(Transcribed page contents)
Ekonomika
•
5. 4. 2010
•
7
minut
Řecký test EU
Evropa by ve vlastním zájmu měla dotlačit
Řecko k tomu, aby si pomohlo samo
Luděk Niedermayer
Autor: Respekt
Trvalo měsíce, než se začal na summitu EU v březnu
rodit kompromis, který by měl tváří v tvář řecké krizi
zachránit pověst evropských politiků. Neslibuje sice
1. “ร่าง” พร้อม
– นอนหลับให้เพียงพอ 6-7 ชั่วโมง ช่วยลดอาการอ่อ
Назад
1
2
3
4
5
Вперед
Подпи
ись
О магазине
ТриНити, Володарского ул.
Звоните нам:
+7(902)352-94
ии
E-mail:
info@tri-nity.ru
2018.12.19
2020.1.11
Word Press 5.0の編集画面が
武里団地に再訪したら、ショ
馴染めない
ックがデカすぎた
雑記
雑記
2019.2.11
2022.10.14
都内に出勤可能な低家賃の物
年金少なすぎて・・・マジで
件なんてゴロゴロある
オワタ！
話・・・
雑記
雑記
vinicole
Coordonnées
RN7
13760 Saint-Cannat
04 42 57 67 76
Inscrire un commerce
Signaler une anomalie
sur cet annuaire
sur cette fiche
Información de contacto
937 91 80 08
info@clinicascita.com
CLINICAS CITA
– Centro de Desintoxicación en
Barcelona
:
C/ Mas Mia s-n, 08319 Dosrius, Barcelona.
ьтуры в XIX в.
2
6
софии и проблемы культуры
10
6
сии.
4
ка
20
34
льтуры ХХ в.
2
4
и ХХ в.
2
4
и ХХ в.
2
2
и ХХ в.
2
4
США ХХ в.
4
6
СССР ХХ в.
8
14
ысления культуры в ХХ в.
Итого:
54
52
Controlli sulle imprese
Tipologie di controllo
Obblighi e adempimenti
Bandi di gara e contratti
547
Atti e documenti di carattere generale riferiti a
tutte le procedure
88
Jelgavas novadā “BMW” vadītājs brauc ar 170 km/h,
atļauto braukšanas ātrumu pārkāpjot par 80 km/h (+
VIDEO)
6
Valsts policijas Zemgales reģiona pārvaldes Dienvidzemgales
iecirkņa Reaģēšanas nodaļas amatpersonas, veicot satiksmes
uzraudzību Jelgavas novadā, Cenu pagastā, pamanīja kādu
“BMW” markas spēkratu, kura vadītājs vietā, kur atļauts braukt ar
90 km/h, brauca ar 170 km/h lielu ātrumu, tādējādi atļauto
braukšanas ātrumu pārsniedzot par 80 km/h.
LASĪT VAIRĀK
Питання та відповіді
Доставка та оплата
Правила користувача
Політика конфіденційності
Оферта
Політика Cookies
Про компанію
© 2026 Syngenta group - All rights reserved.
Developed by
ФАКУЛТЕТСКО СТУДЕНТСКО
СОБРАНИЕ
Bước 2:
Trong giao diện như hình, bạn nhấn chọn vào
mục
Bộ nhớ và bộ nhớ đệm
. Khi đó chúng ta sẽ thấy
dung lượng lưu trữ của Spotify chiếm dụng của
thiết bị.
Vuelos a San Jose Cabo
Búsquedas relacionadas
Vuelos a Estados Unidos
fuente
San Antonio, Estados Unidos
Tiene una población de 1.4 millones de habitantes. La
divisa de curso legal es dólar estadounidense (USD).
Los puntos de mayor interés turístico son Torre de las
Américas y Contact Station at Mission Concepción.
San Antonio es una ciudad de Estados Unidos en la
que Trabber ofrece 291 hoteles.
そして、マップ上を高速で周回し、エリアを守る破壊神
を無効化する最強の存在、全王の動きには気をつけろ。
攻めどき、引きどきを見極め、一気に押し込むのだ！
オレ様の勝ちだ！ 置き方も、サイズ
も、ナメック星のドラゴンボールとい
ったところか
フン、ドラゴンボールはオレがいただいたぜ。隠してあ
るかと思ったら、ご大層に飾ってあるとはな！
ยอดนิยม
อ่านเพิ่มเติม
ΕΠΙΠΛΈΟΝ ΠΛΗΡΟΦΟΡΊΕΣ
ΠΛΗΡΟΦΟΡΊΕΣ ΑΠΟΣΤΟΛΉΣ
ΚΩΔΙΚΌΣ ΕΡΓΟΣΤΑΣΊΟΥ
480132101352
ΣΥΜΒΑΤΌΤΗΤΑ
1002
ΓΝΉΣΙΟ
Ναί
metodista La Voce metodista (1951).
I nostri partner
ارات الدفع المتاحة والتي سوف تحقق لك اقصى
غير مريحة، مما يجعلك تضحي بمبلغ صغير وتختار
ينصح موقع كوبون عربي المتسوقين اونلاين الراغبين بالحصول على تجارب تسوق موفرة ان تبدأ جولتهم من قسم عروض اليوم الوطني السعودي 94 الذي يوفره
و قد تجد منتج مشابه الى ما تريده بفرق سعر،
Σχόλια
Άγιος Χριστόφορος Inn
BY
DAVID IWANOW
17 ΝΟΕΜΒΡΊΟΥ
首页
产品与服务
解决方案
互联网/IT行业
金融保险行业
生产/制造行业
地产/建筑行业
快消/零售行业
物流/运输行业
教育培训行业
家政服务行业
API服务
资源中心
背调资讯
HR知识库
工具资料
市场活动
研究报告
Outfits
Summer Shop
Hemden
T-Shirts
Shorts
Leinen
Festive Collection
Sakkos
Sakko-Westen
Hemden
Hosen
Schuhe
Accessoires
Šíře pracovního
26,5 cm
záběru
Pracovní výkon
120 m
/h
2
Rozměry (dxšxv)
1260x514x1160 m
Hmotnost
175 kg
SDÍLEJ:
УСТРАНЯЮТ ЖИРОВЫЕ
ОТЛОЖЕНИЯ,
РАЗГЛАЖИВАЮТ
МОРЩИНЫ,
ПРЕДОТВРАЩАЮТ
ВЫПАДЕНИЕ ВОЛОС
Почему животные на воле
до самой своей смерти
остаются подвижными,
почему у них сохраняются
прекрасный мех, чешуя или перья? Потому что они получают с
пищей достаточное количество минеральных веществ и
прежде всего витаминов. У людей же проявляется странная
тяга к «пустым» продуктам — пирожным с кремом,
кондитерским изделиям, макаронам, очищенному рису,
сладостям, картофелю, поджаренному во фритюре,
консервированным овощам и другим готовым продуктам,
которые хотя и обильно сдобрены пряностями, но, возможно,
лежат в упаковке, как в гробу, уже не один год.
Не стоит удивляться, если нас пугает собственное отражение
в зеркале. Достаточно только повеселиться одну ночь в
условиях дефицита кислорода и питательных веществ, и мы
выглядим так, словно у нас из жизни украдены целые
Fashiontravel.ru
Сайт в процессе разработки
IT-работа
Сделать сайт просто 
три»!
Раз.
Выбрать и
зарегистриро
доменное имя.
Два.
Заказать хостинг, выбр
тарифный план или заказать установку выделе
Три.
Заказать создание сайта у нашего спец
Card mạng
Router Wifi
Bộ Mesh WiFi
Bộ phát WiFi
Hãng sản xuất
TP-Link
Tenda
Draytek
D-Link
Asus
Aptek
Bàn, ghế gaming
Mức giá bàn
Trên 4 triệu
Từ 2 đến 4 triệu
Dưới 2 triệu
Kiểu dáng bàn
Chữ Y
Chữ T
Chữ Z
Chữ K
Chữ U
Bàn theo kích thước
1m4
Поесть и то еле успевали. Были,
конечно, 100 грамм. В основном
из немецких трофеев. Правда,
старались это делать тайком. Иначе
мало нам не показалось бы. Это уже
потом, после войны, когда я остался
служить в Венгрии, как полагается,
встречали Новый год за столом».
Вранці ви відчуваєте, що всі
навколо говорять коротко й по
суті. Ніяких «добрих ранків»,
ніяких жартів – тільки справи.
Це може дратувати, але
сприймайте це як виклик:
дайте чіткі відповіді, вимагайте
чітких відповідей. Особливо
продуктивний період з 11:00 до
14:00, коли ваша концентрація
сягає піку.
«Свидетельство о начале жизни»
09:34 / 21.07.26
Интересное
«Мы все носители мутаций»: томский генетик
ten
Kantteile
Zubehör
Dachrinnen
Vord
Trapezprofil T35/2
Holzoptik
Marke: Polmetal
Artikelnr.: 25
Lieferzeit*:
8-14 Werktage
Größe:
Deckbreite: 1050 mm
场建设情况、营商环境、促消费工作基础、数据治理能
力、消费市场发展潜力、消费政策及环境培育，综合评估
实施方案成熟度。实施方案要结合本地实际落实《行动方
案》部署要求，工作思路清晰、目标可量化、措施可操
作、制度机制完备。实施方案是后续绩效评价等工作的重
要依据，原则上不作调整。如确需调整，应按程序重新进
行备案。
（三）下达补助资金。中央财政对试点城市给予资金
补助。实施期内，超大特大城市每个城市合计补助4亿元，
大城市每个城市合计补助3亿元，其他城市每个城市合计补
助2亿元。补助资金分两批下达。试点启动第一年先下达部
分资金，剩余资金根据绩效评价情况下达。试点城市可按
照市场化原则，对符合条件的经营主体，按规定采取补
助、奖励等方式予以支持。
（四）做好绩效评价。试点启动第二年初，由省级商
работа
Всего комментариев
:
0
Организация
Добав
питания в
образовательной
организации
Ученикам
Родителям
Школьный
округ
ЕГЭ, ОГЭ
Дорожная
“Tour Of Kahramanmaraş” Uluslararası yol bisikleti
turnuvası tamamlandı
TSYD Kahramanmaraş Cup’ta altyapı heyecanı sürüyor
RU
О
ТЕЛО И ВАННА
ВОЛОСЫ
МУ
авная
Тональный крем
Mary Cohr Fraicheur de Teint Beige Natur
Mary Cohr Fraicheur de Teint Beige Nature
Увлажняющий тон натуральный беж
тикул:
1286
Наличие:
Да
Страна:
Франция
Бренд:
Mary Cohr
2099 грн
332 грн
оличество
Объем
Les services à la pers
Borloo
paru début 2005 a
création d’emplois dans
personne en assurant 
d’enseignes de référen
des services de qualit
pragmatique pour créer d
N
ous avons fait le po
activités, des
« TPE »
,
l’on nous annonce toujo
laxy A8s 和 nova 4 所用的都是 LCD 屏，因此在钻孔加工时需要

• What you have to do:
Only the lines from the one containing "Les services à la pers" through the end of the records above belong in the output, each exactly as it stands, both ends included.

• Your solution:
Les services à la pers
Borloo
paru début 2005 a
création d’emplois dans
personne en assurant 
d’enseignes de référen
des services de qualit
pragmatique pour créer d
N
ous avons fait le po
activités, des
« TPE »
,
l’on nous annonce toujo
laxy A8s 和 nova 4 所用的都是 LCD 屏，因此在钻孔加工时需要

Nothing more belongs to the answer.